C’est un lieu commun : les vacances sont une occasion de ressourcement et de découverte. Pour plusieurs c’est la possibilité de découvrir le pays ou encore d’y revenir comme en pèlerinage sur les lieux de l’enfance, dans le pays natal ou encore dans celui de toutes les aventures. Le Québec, si exotique pour lui-même dans le traitement que lui inflige un récit médiatique qui ne cesse de le décentrer, de le déporter à la périphérie de lui-même a bien besoin de ses vacanciers.
La fréquentation des lieux, la contemplation des paysages tout autant que les conversations dans les cafés, sur les quais ou dans les parcs sont des éléments essentiels à la vitalisation de la culture. L’intensification des échanges, la fréquentation des œuvres dans des contextes inhabituels, la découverte de tel ou tel produit du terroir agissent ici, on peut certainement le sentir, comme un véritable baume sur les plaies que nous inflige à tous la culture de masse américanisée qui ne cesse de polluer l’espace public et les esprits.
Pour ne pas bronzer idiot, comme le dit la formule consacrée, il faut faire une large place aux livres dans son été. Guides de voyage et répertoires en tous genres, bien sûr, sauront diriger le regard vers l’extérieur. Mais ce sont les romans, les recueils de poèmes et les essais qui pourront faire percoler dans la vie intérieure les acquis inédits pour l’esprit rendu disponible par les douceurs du temps.
Le Québec est un pays jeune qui a encore beaucoup à accomplir pour construire ses paysages. Les défricheurs ont fait une besogne admirable, ils nous ont donné les mystères du Témiscamingue, les douceurs de la vallée de la Chaudière, les splendeurs de Charlevoix et tant d’autres pays en ce quasi-pays qu’est le nôtre. Mais il reste un travail à parfaire sur ces paysages : leur donner de l’intériorité, en définir les correspondances intimes entre les rêves de ceux qui les ont façonnés et les espérances d’aujourd’hui. C’est une tâche sans cesse à reprendre, on en convient, mais elle s’impose désormais avec une nécessité particulière. Les déficiences de la culture historique, les lacunes dans les connaissances de base de notre géographie, la scandaleuse indifférence des médias au caractère structurant et vital de notre diversité intérieure, tout cela nous fait un devoir particulier de reconquête symbolique. Un devoir de lecture.
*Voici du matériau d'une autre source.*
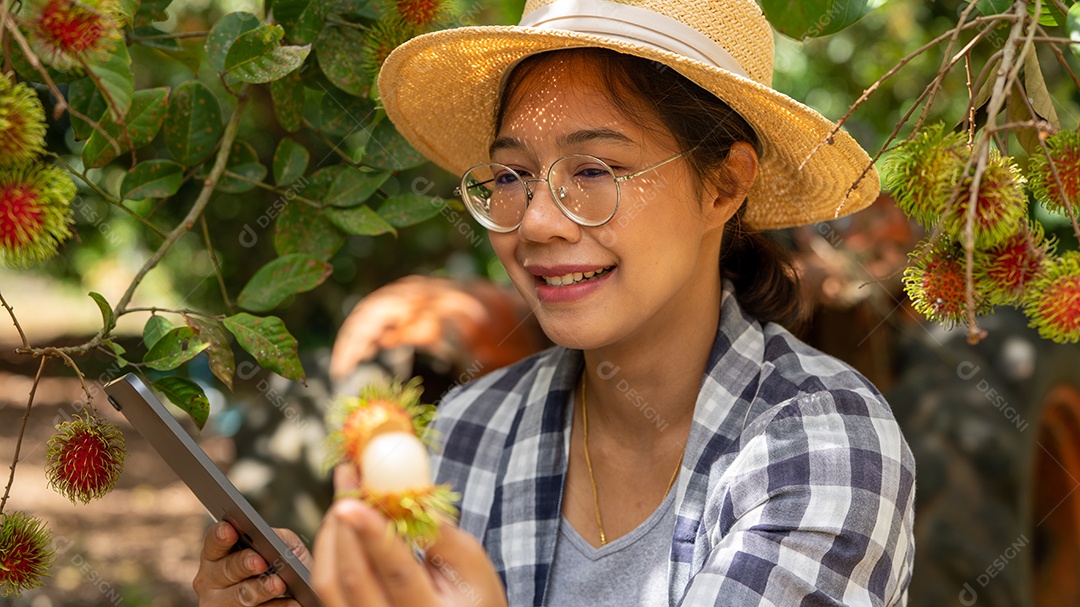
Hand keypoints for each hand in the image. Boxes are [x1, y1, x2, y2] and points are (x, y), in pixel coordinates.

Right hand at [193, 521, 312, 605]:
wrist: (294, 593)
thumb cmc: (281, 565)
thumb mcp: (281, 545)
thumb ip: (276, 537)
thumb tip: (274, 538)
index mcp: (217, 555)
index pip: (214, 542)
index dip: (221, 535)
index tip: (231, 530)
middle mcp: (212, 579)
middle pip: (226, 569)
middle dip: (244, 564)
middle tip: (261, 562)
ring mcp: (222, 603)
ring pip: (240, 596)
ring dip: (261, 589)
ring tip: (279, 584)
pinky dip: (278, 606)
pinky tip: (293, 602)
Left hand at [312, 499, 506, 606]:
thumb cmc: (472, 596)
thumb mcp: (473, 566)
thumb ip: (444, 534)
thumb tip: (409, 495)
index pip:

Il faut fréquenter les lieux avec le questionnement des livres. Y projeter du sens, y faire enquête pour nous éprouver vivants dans le vivant désir de vivre. La présente livraison des Cahiers de lecture propose ici des trajectoires multiples, de l’émerveillement devant les splendeurs du paysage aux anxiétés d’une géopolitique des frontières aussi incertaines que nous-mêmes. On ne s’étonnera pas d’y voir occuper une place centrale à l’œuvre de Champlain, qui aura incarné la grandeur et l’audace dans notre expérience fondatrice, celle de l’Amérique française. Il aura fallu un auteur américain pour nous convier à revisiter une aventure que Pierre Perrault avait placée, avec celle de Jacques Cartier, aux sources de la vantardise qui nous fait tant défaut et sans laquelle nous resterons prisonniers du doute et incapables de propulser les œuvres à la hauteur de leurs origines.
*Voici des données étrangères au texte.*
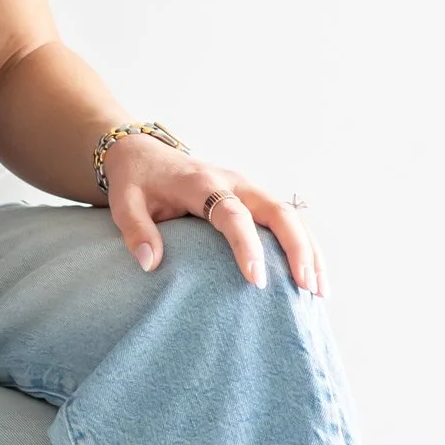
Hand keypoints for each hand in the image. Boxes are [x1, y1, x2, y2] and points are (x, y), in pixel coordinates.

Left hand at [103, 135, 323, 295]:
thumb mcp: (124, 202)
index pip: (232, 214)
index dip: (247, 246)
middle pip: (277, 210)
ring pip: (291, 215)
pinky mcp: (254, 198)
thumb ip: (135, 230)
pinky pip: (287, 220)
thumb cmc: (136, 181)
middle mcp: (233, 183)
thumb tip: (150, 263)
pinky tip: (314, 276)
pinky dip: (304, 245)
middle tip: (306, 287)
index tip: (256, 280)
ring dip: (310, 250)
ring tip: (320, 291)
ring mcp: (248, 189)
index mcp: (202, 183)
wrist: (143, 153)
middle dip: (296, 248)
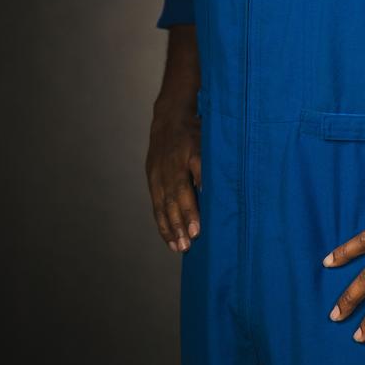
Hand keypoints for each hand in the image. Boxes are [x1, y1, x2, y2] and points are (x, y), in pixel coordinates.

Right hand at [145, 106, 201, 251]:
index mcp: (184, 157)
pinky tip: (169, 237)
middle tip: (187, 245)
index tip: (197, 229)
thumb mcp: (207, 140)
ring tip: (178, 248)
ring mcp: (157, 174)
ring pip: (162, 205)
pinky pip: (156, 204)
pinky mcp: (152, 179)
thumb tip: (212, 189)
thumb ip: (209, 164)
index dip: (190, 210)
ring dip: (170, 228)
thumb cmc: (195, 130)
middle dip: (179, 224)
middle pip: (172, 200)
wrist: (169, 116)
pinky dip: (161, 222)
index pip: (186, 188)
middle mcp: (168, 168)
De l’audace, on en trouve pourtant dans les livres ici présentés. Et de la rigueur et de l’originalité. Ils ne donneront tous leurs fruits que passés au tamis de la lecture. Ce sera leur faire honneur, certes. Mais ce sera surtout le plus sûr moyen de passer un été fertile. Le travail de la culture n’est jamais aussi fondamental que lorsqu’il participe et procède de ces attitudes fondatrices qui sont du ressort de tous. La lecture est une composante essentielle de l’empaysement.